There are four finished books. One is L’Amérique. Arielle has been working on it for three months and she and I have essentially rewritten it from page one. It’s a good book, a better book than it was in May of this year.
There’s Montparnasse, a novel set in Paris between the two great wars and featuring a great cast of artists, writers, composers and other romantics, and one serial killer, Honoré Landru. That one took me three years to write, and I suspect Arielle will have at it soon. Soon, that is, if she doesn’t opt instead to edit Lurid Tales, Desperate People, a pretty lightweight little novel based on the lives of very blonde women and their families who live in McLean.

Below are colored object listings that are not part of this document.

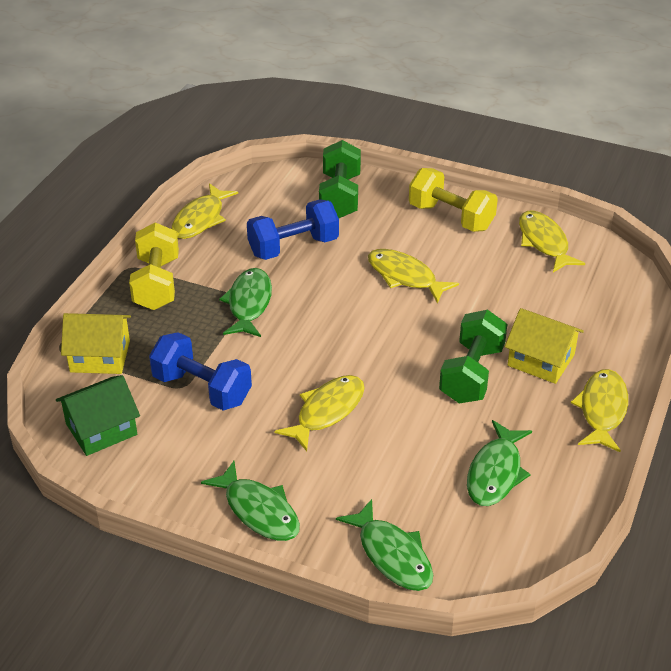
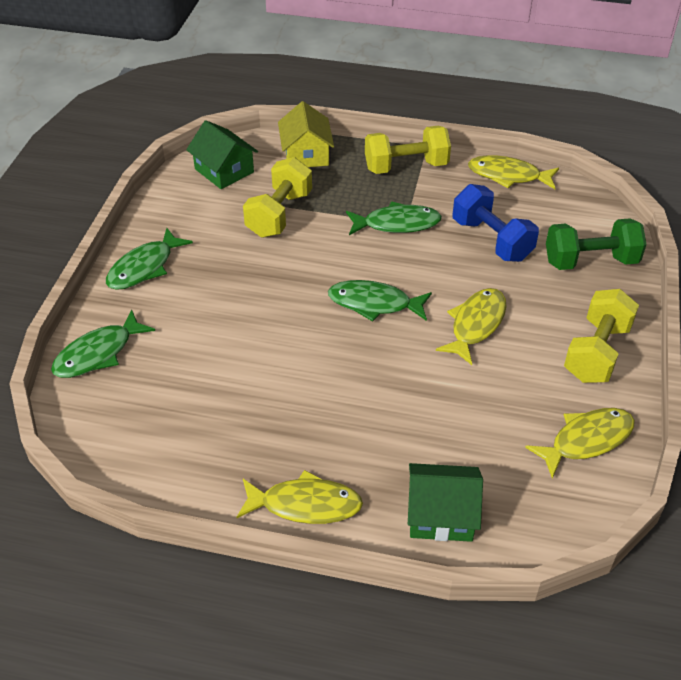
camera: 80 degrees right, 5 degrees up
blue dumbbell [149,332,252,411] -> yellow dumbbell [243,157,312,238]
yellow fish [275,375,365,451] -> none
green dumbbell [439,310,507,404] -> none
green fish [467,420,532,506] -> green fish moved to [328,280,432,322]
yellow house [505,308,584,384] -> none
none -> green house [408,463,483,542]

Then there’s Dope, a sequel to Thirst, a book published last year that earns me about seven dollars in monthly royalties.
There are three other novels in various stages of undress, or incompletion, including Montmartre, a sequel to Montparnasse, and The Cancer Club, a book a good friend told me he would never read because of its title. I may or may not finish these efforts eventually. Then there’s what I’m currently writing, and I could not tell you under duress where that’s going, if anywhere. I think it has legs, but I’m not sure. Usually, it takes me about 150 pages to know if there’s a book there, or simply a bunch of random and often uninteresting conjectures.

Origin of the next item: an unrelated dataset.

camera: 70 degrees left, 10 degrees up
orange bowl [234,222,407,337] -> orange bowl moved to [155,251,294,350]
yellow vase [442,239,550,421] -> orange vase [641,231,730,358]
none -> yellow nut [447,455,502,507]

I think in a lifetime I must have written an avalanche of words, a veritable Amazon River of sentences and paragraphs, thousands upon thousands of pages I felt had a degree of importance. Some got published, most did not; some were read by others who in turn got in touch with me to say (1) it was entertaining; (2) it was somewhat original; and (3) “I have no idea what you’re writing about.” One reader of Thirst asked for her money back, which I considered somewhat cheeky since she’d gotten a review copy.
I’ve always believed writers carry history on their backs. In 2013, some 305,000 new and revised books were published in the United States alone. In my native France, by comparison, 42,000 books were published in 2011, which is less than Iran but more than Australia. I suspect most of these books were not widely read, since so few publications are, and I wonder if their authors felt elation at being published and the attendant dejection of being routinely rejected.
Me? I think it’s worth it. I remember dancing in the street—quite literally—when my first book contract came through.
L’ Amérique is finished and looking for a good home. I’m hoping I’ll dance again soon.
Brilliant, my old mate! Your output is truly staggering! I wish you all the good fortune in the world.